◉ BENI CULTURALI
Il mulino dei Nebrodi diventato museo
Passo dell'Olmo, tra boschi e corsi d’acqua di Santa Domenica Vittoria, è stato punto di riferimento per la comunità: non solo centro di lavoro, ma anche punto di incontro e scambio. Adesso fa parte della Rete museale dell'Anci, a cui hanno aderito 101 comuni e 234 luoghi espositivi
di Redazione
25 Marzo 2026
È uno dei luoghi più affascinanti e ricchi di memoria storica del territorio di Santa Domenica Vittoria, piccolo borgo di 800 abitanti nel cuore dei Nebrodi, in provincia di Messina. Immerso tra boschi e sentieri rurali, il Mulino Passo dell’Olmo, che utilizzava le acque del torrente Favoscuro, è una testimonianza della tradizione agricola e molitoria del territorio. È inserito nella Rete dei Musei Comunali della Sicilia, progetto nato per iniziativa dell’Anci Sicilia a cui, fino ad oggi, hanno aderito 101 comuni e 234 musei.
Il mulino venne costruito nel 1872 e destinato alla macinazione dei cereali, attività fondamentale per l’economia locale fino alla metà del Novecento.

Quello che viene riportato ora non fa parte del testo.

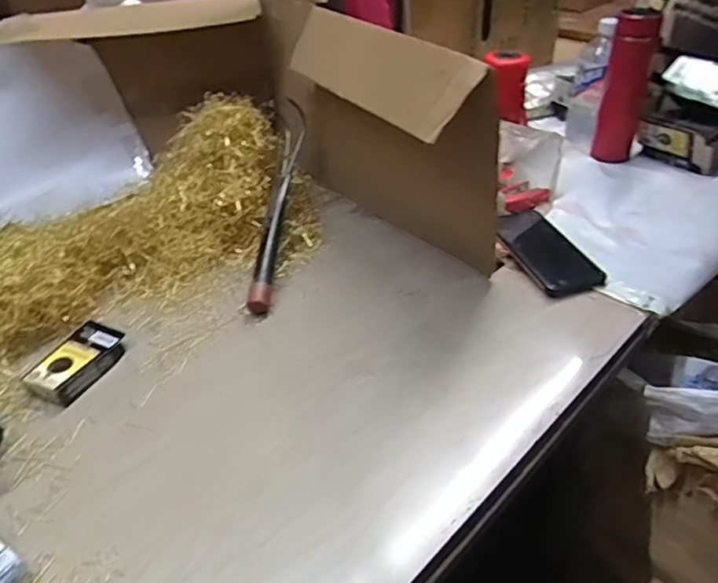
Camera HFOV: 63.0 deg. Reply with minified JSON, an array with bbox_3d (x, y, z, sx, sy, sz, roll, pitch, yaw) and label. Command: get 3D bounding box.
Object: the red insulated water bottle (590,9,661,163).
[{"bbox_3d":[0.445,-0.326,0.981,0.071,0.317,0.077,20,71,24],"label":"red insulated water bottle"}]

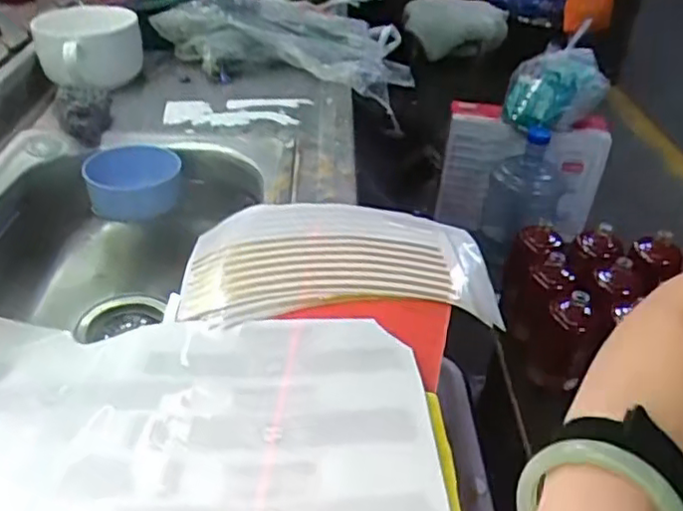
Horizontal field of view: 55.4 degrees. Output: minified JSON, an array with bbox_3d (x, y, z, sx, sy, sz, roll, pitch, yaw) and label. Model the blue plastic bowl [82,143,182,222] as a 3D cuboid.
[{"bbox_3d":[-0.246,-0.088,0.778,0.107,0.051,0.089,-3,36,-14],"label":"blue plastic bowl"}]

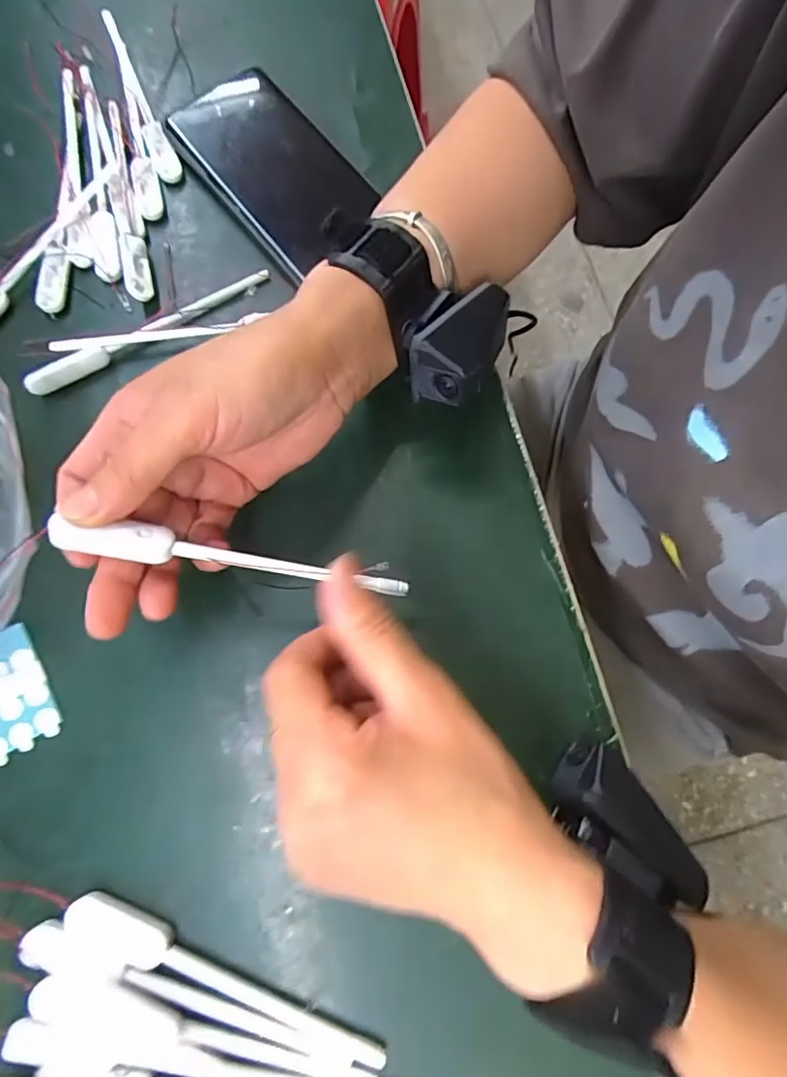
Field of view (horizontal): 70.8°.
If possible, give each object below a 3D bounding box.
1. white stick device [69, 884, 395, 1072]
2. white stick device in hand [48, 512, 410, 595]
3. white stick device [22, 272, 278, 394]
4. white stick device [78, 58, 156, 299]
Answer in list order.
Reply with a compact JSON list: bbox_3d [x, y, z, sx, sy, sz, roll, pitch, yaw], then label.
[{"bbox_3d":[-0.073,0.188,0.234,0.145,0.009,0.017,24,77,6],"label":"white stick device"},{"bbox_3d":[-0.063,0.008,0.234,0.145,0.006,0.012,10,76,-16],"label":"white stick device in hand"},{"bbox_3d":[-0.135,-0.118,0.308,0.144,0.013,0.010,-30,78,-7],"label":"white stick device"},{"bbox_3d":[-0.170,-0.219,0.335,0.015,0.008,0.175,-18,77,-4],"label":"white stick device"}]

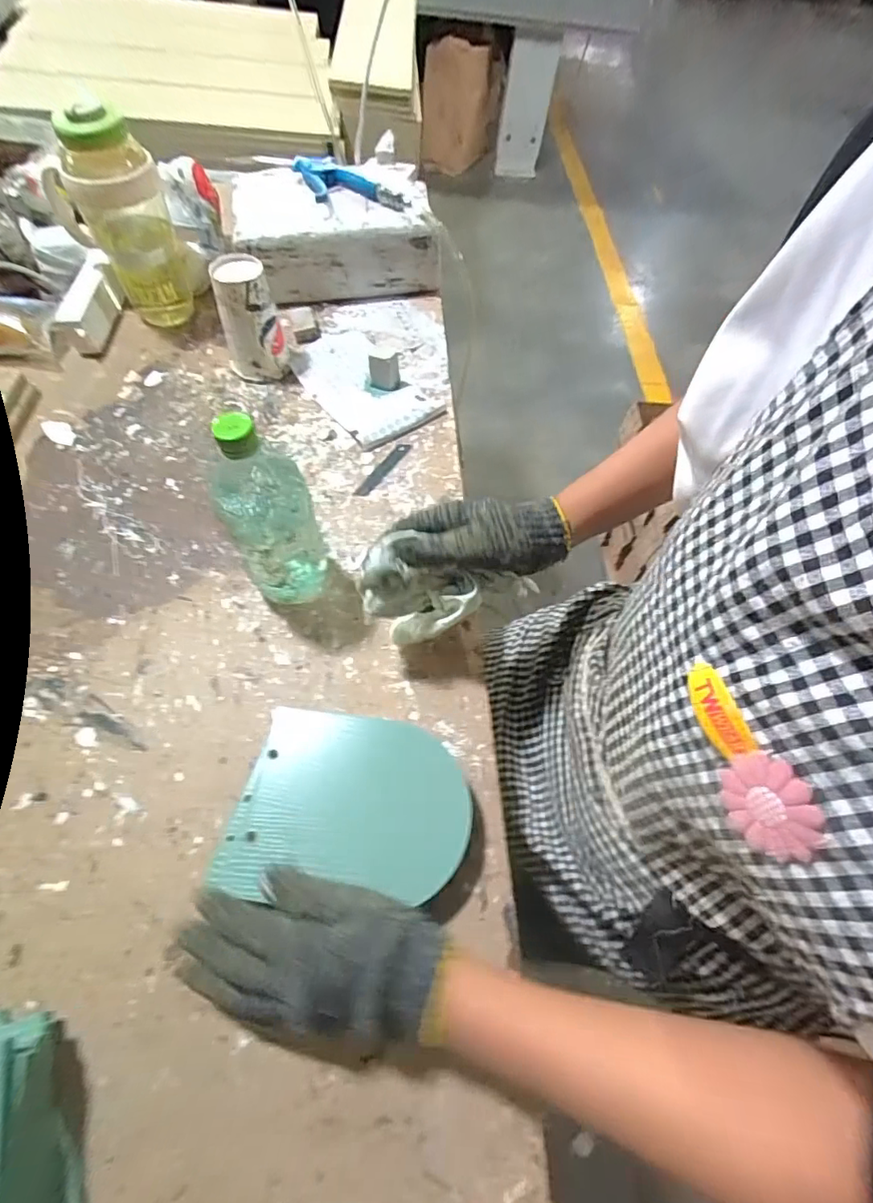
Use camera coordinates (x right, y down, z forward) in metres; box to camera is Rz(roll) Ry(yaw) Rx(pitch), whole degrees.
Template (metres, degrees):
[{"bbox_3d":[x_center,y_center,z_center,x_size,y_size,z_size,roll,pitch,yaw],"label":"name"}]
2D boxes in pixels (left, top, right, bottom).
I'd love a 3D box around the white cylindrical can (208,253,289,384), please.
[{"bbox_3d":[-0.240,-0.356,0.678,0.073,0.126,0.076,0,60,0],"label":"white cylindrical can"}]

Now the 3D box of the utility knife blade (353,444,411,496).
[{"bbox_3d":[-0.064,-0.161,0.639,0.019,0.004,0.097,29,64,16],"label":"utility knife blade"}]

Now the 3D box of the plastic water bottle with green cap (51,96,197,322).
[{"bbox_3d":[-0.389,-0.484,0.676,0.098,0.237,0.079,-22,62,-12],"label":"plastic water bottle with green cap"}]

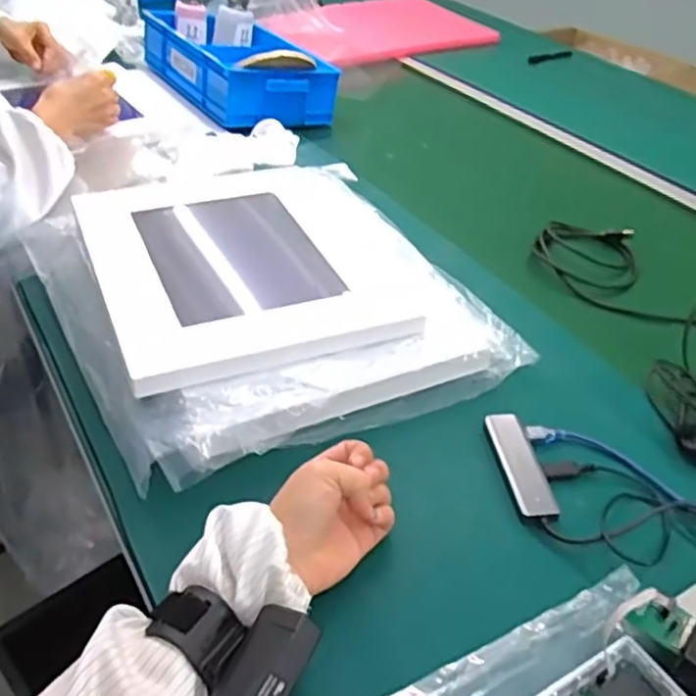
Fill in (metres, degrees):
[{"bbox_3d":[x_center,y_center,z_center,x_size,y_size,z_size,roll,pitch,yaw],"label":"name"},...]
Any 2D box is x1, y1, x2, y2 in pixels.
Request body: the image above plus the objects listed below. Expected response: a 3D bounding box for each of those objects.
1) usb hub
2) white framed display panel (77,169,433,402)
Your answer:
[{"bbox_3d":[0.132,0.088,0.543,0.031,0.006,0.104,-2,38,-10],"label":"usb hub"},{"bbox_3d":[-0.089,-0.091,0.662,0.280,0.019,0.314,-12,41,-21],"label":"white framed display panel"}]

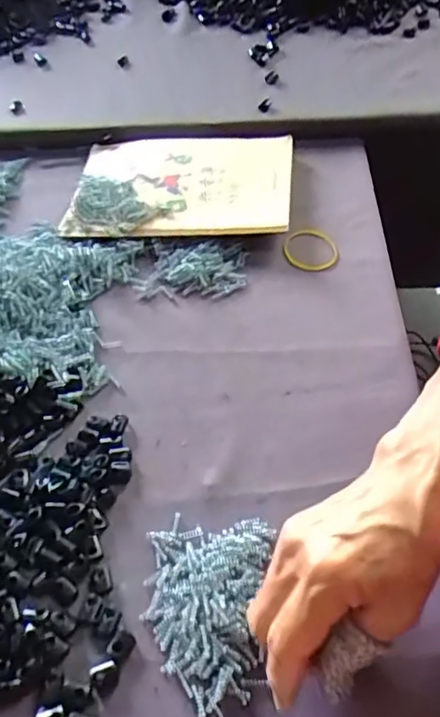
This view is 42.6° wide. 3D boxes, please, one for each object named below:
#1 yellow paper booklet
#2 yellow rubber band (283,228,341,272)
[{"bbox_3d":[-0.035,-0.168,0.539,0.199,0.014,0.141,2,54,6],"label":"yellow paper booklet"},{"bbox_3d":[0.078,-0.094,0.485,0.046,0.005,0.045,0,59,0],"label":"yellow rubber band"}]

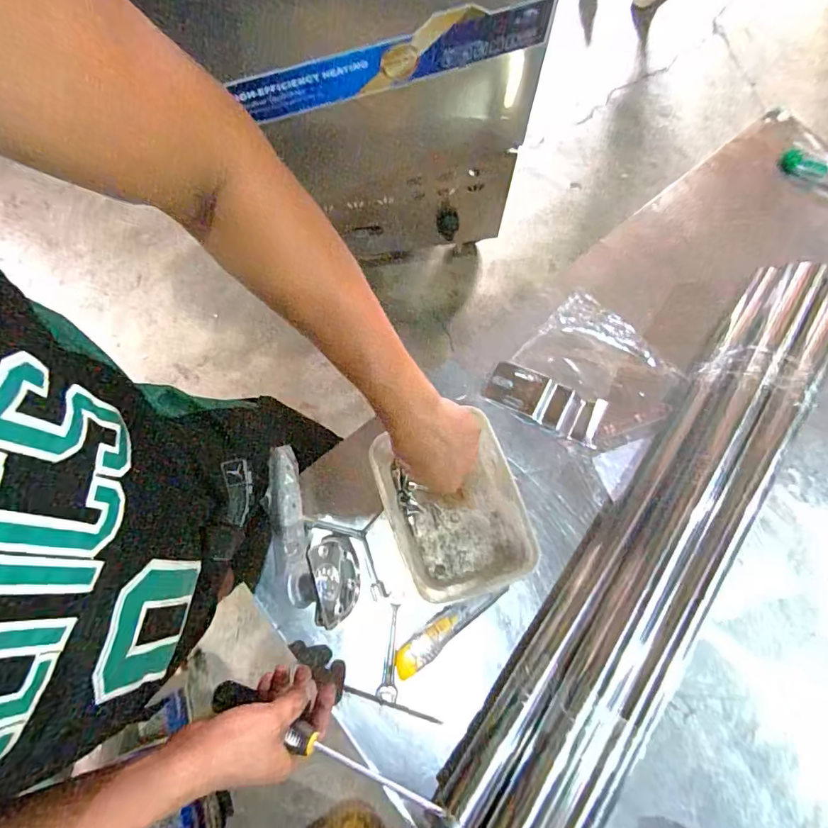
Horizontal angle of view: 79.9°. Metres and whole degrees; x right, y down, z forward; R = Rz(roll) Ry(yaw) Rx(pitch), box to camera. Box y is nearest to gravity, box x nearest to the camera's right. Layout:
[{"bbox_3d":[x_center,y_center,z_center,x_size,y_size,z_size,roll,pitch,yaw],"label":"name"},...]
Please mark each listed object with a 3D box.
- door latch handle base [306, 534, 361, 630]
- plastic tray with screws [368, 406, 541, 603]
[{"bbox_3d":[-0.085,0.182,0.548,0.047,0.055,0.093,-10,76,-1],"label":"door latch handle base"},{"bbox_3d":[0.045,0.107,0.567,0.142,0.070,0.187,-19,76,-4],"label":"plastic tray with screws"}]

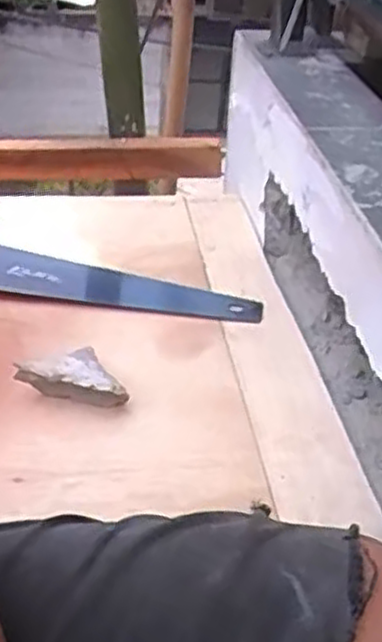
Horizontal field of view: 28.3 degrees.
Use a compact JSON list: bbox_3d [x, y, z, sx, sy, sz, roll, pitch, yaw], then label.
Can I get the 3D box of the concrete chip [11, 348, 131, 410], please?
[{"bbox_3d":[-0.105,0.050,0.699,0.099,0.034,0.046,9,35,9],"label":"concrete chip"}]

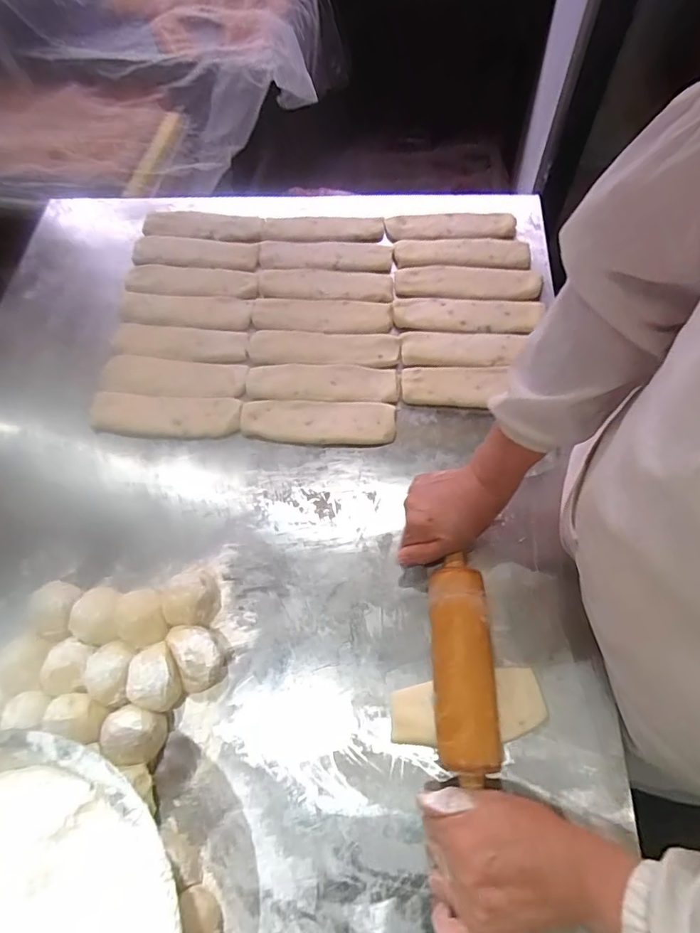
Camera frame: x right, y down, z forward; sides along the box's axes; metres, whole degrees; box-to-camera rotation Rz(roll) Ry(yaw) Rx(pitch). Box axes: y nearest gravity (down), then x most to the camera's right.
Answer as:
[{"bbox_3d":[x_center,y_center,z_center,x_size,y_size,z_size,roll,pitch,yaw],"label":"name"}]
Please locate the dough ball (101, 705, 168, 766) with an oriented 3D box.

Alimentato dalla forza dell’acqua dei torrenti che attraversano il territorio nebroideo, sfruttava un sistema di ruote idrauliche che trasformavano l’energia naturale in movimento meccanico per azionare le macine in pietra. Qui venivano lavorati grano, orzo e altri cereali coltivati nei terreni circostanti. Per generazioni, il Mulino Passo dell’Olmo è stato un punto di riferimento per la comunità: non solo luogo di lavoro, ma anche spazio di incontro e scambio, dove si intrecciavano storie, tradizioni e rapporti sociali.
Il mulino si inserisce in un contesto ambientale di grande valore naturalistico, tipico dell’area dei Nebrodi, caratterizzato da una vegetazione rigogliosa, sorgenti e panorami che raccontano un equilibrio antico tra uomo e natura. La posizione strategica lungo un antico percorso rurale ne sottolinea l’importanza storica come punto di passaggio e di servizio per le attività agricole.
Nel 2007 il comune di Santa Domenica Vittoria, tramite un apposito progetto, ha avviato un’azione di recupero e valorizzazione. Oggi il Mulino Passo dell’Olmo è considerato un bene di interesse storico locale. Anche se non più in funzione, conserva un forte valore identitario per la comunità di Santa Domenica Vittoria. Strutture come questa permettono di comprendere meglio la vita quotidiana del passato e il ruolo centrale che l’acqua e l’agricoltura avevano nell’economia montana siciliana. Il recupero e la valorizzazione di edifici come il Mulino Passo dell’Olmo rappresentano un’opportunità per promuovere il turismo culturale e naturalistico, offrendo ai visitatori la possibilità di riscoprire antichi mestieri e tradizioni legate al territorio dei Nebrodi.
Quello di Passo dell’Olmo non è il solo mulino presente nel territorio. Esistono ancora i ruderi di altri due mulini ad acqua. Il primo, chiamato “Passo del Drago”, si trova in contrada Juncara (sulla sponda sinistra del torrente Favoscuro): si presume risalga alla fine del Settecento ed è stato dismesso più o meno all’inizio della Seconda Guerra Mondiale. I ruderi del secondo mulino, “Passo dell’Aquila” si trovano in contrada Pizzoleo (sulla sponda destra del Torrente Roccella, a circa 8 chilometri da Santa Domenica Vittoria). Costruito alla fine del Settecento, apparteneva alla famiglia Natoli ma venne abbandonato quasi subito perché troppo lontano dal centro abitato.
“Il nostro museo rappresenta molto più di un semplice luogo espositivo: è uno spazio di memoria, identità e conoscenza che custodisce la storia della nostra comunità – afferma il sindaco Nunzio Spartà – . Attraverso testimonianze, oggetti e luoghi simbolo come il Mulino Passo dell’Olmo, raccontiamo il legame profondo tra Santa Domenica Vittoria, il lavoro dell’uomo e la straordinaria natura dei Nebrodi. Valorizzare il museo significa preservare le nostre radici e trasmetterle alle nuove generazioni, affinché possano conoscere da dove veniamo e comprendere il valore delle tradizioni che hanno costruito l’identità del nostro territorio. Il museo è anche una grande opportunità di sviluppo culturale e turistico. Attraverso la tutela e la promozione del nostro patrimonio storico, possiamo far conoscere Santa Domenica Vittoria a un pubblico sempre più ampio, offrendo ai visitatori un’esperienza autentica fatta di storia, paesaggio e tradizioni”.